Erdorin, Chroniques de l’Arbre-monde, Livre 1, chapitre 1

Erdorin, Chroniques de l’Arbre-monde, Livre 1, chapitre 1

Cet article est le numéro 1 d'une série de 16 intitulée Erdorin, Livre 1

Livre premier : Eokard

Trois heures du matin sur le terminal de Tara Eokardia. Même sur une planète de culture atalen, où l’activité ne s’arrêtait jamais tout à fait, c’était tard. Sans taper franchement dans le lugubre, on ne peut pas dire que l’atmosphère était joyeuse : quelques rares attardés ou noctambules avançaient sans entrain, alors que deux préposés – reconnaissables à leur gilet frappé du monogramme du clan en charge du terminal – surveillaient du coin de l’œil le ballet monotone des drones de nettoyage sur le carrelage.

On pourrait dire qu’il suffit de pas grand-chose pour égayer ce genre de scène, mais en l’occurrence, ce ne serait pas gentil. En effet, arrivée par une des multiples navettes anonymes, Daeithil fit tout de suite son petit effet sur la non-foule présente. Des têtes tournèrent, des liquides alimentaires ratèrent tasses, verres et/ou bouches, quelques physionomies distraites firent brutalement connaissance avec des éléments de décor. En bref, il y eut une certaine commotion.

Daeithil s’en amusa discrètement, sans pour autant changer ni son allure ni la direction de son regard. Eylwen de grande taille à la peau nacrée et aux cheveux blonds – si l’on exceptait deux longues mèches argentées –, son regard aux tons mauves était souligné, à gauche, par un étrange tatouage à demi effacé, représentant comme un monogramme à peine déchiffrable. Si l’on excepte cette particularité, elle poussait particulièrement loin la tendance aux traits fins et symétriques propres à son peuple et complétait ses avantages naturels par un savoir-faire certain en matière d’habillement.

Une longue tunique en edisian blanc translucide, fermée par une large ceinture en cuir à laquelle pendait le fourreau d’une fine épée, recouvrait à peine son anatomie. Quelques discrets bijoux d’argent, s’accrochant à son cou et à la pointe de ses oreilles, complétaient le tableau. Tableau qui suscitait donc un émoi certain. Daeithil s’efforçait de n’en pas faire cas ; de toute façon, le voyage l’avait fatiguée.

C’était, se dit-elle, l’inconvénient des voyages interstellaires ; au moins, quand on traverse un continent à cheval, on a des choses à faire et, si à l’arrivée on est fatiguée, on sait au moins pourquoi.
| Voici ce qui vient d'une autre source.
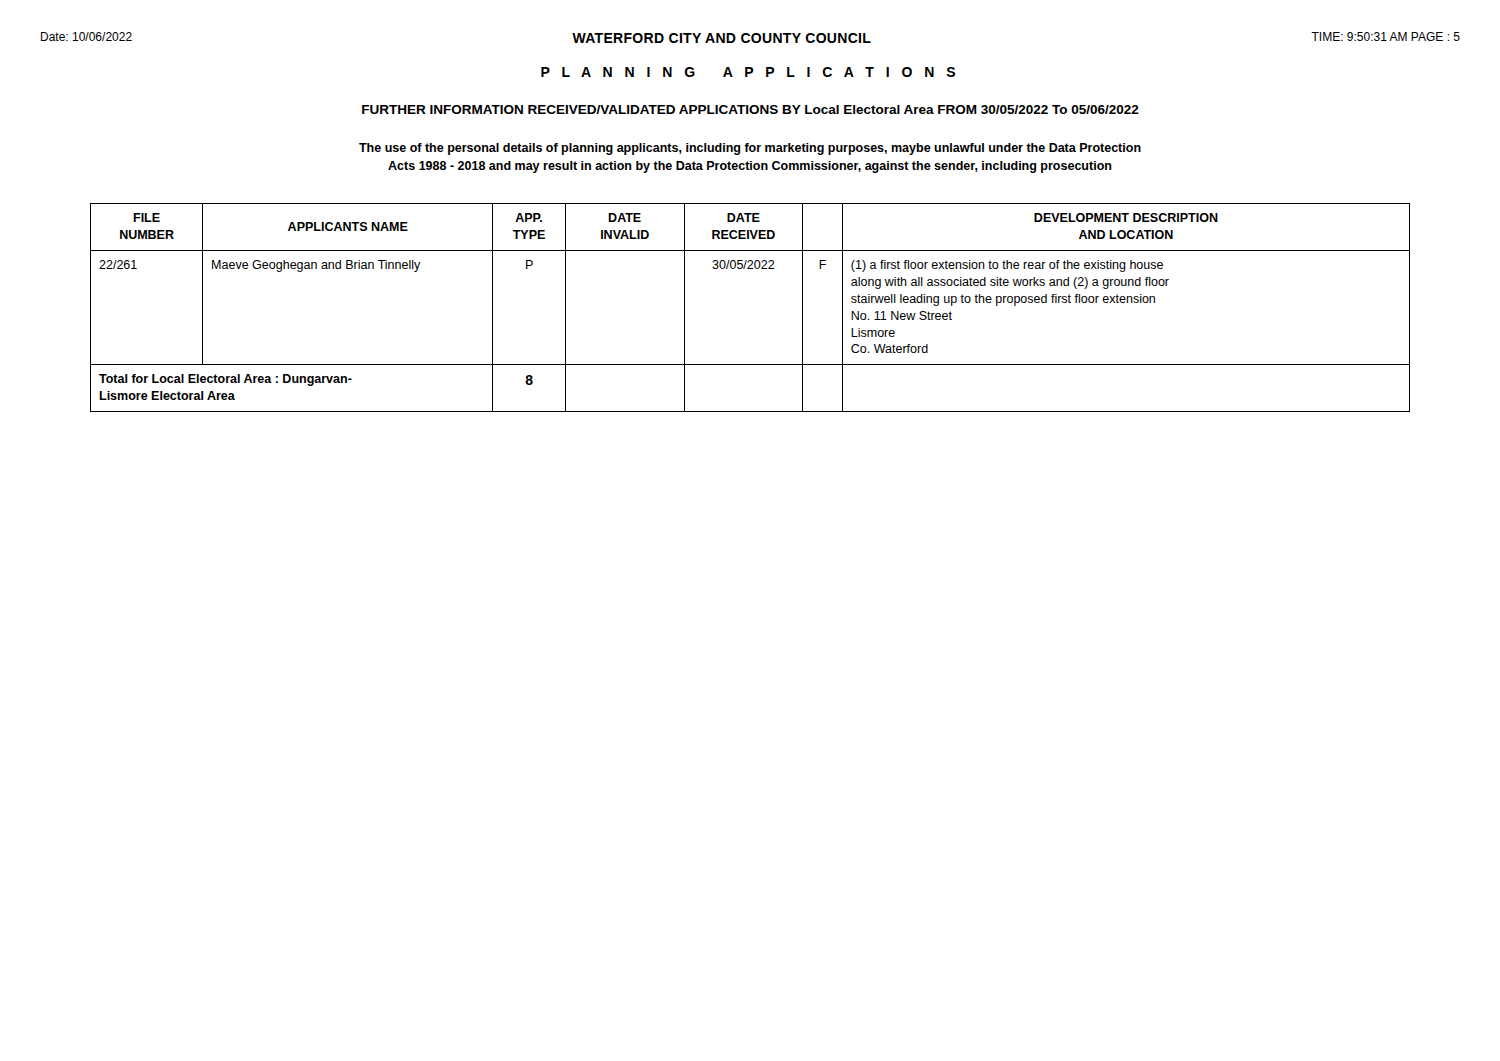Date: 10/06/2022
WATERFORD CITY AND COUNTY COUNCIL
TIME: 9:50:31 AM PAGE : 5
P L A N N I N G A P P L I C A T I O N S
FURTHER INFORMATION RECEIVED/VALIDATED APPLICATIONS BY Local Electoral Area FROM 30/05/2022 To 05/06/2022
The use of the personal details of planning applicants, including for marketing purposes, maybe unlawful under the Data Protection
Acts 1988 - 2018 and may result in action by the Data Protection Commissioner, against the sender, including prosecution
| FILE NUMBER | APPLICANTS NAME | APP. TYPE | DATE INVALID | DATE RECEIVED | | DEVELOPMENT DESCRIPTION AND LOCATION |
| --- | --- | --- | --- | --- | --- | --- |
| 22/261 | Maeve Geoghegan and Brian Tinnelly | P | | 30/05/2022 | F | (1) a first floor extension to the rear of the existing house along with all associated site works and (2) a ground floor stairwell leading up to the proposed first floor extension No. 11 New Street Lismore Co. Waterford |
| Total for Local Electoral Area : Dungarvan- Lismore Electoral Area | 8 | | | | |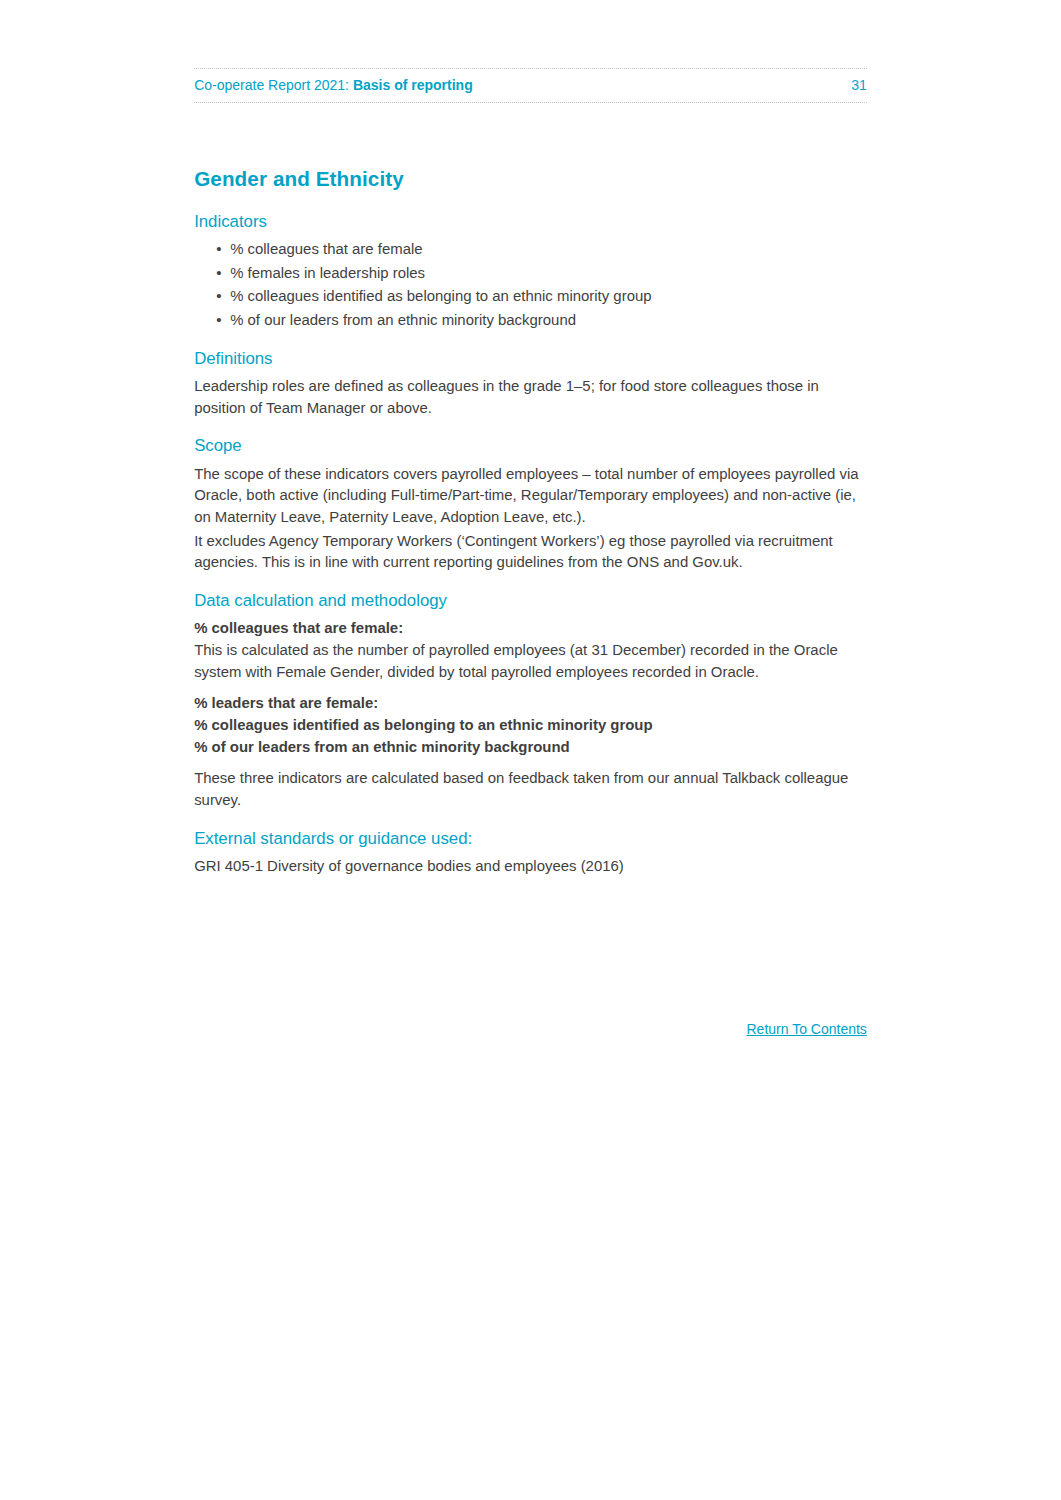Co-operate Report 2021: Basis of reporting
31
Gender and Ethnicity
Indicators
% colleagues that are female
% females in leadership roles
% colleagues identified as belonging to an ethnic minority group
% of our leaders from an ethnic minority background
Definitions
Leadership roles are defined as colleagues in the grade 1–5; for food store colleagues those in position of Team Manager or above.
Scope
The scope of these indicators covers payrolled employees – total number of employees payrolled via Oracle, both active (including Full-time/Part-time, Regular/Temporary employees) and non-active (ie, on Maternity Leave, Paternity Leave, Adoption Leave, etc.).
It excludes Agency Temporary Workers (‘Contingent Workers’) eg those payrolled via recruitment agencies. This is in line with current reporting guidelines from the ONS and Gov.uk.
Data calculation and methodology
% colleagues that are female:
This is calculated as the number of payrolled employees (at 31 December) recorded in the Oracle system with Female Gender, divided by total payrolled employees recorded in Oracle.
% leaders that are female:
% colleagues identified as belonging to an ethnic minority group
% of our leaders from an ethnic minority background
These three indicators are calculated based on feedback taken from our annual Talkback colleague survey.
External standards or guidance used:
GRI 405-1 Diversity of governance bodies and employees (2016)
Return To Contents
Dans un de ces navires stellaires, on est réduite à se laisser amuser par les distractions de bord : celles proposées par l’équipage et celles que s’improvisent les passagers. Avec une nette préférence pour ces dernières. Mais on finit par se lasser de tout. Et au bout du compte, on est fatiguée de n’avoir rien fait, ce qui est frustrant.

En fait, elle était tellement fatiguée qu’elle faillit ne pas reconnaître son nom sur la pancarte que tenait le vieillard. Et, somme toute, s’il ne l’avait pas abordée pour lui demander si elle était bien la personne dont il avait calligraphié le nom (et à l’ancienne, s’il vous plaît !) sur une sorte de parchemin lumineux déployé dans les airs devant lui, elle serait passée à côté sans y prêter plus attention.

« Vieillard » peut paraître un terme galvaudé, surtout lorsqu’on parle des Atlani, dont l’espérance de vie flirtait avec le millénaire ; néanmoins celui qui se présenta sous le nom de Turlan Shi-Pliastera se démarquait fortement de ses congénères.

Daeithil resta un instant interdite ; peut-être avait-elle perdu l’habitude voir des Humains aussi âgés. Turlan était aussi remarquable que Daeithil, bien que pour d’autres raisons. De grande taille, sa maigreur décharnée et le dense réseau de rides qui couvrait son visage trahissait un âge que l’on devinait plus que conséquent ; celle qui avait dépêché Daeithil ici lui avait dit qu’il avait vécu la fin de l’Arlauriëntur, il y a plus de vingt lieni. Trois mille ans. Une paille.

D’un autre côté, il y avait dans son regard un feu intérieur qui impressionna l’Eylwen ; Turlan sourit, se présenta et salua Daeithil selon la coutume et dans la langue des anciens temps ; elle en fut touchée.

— Merci d’être venu en personne, finit-elle par dire. Vous auriez pu envoyer un de vos serviteurs.

Il rit.

— Si vous voulez parler de mes étudiants, je doute fort qu’ils vous soient d’un grand secours. En vous voyant, ils auraient sans doute implosé. Et puis, les occasions de sortir de mes vieux papiers se font de plus en plus rares. La nuit est magnifique en cette saison.

Elle eut brièvement l’impression d’avoir dit une bêtise. Elle se souvint des paroles de son mentor : dans les faits, « serviteur » était une fonction du passé. Certains clans en avaient encore, mais c’était très rare aujourd’hui. Et mal vu.

Turlan la conduisit, tout en bavardant, vers la station du train magnétique.

— Je sors tellement rarement de l’Université royale que j’ai perdu l’habitude de conduire des véhicules. J’espère que vous ne m’en voudrez pas…

Daeithil sourit intérieurement. Les choses avaient changé. Elle n’était plus une reine, elle n’était plus une prêtresse. Elle n’était plus sur Erdorin. Elle frissonna : elle n’arrivait à se définir qu’en fonction de ce qu’elle n’était plus…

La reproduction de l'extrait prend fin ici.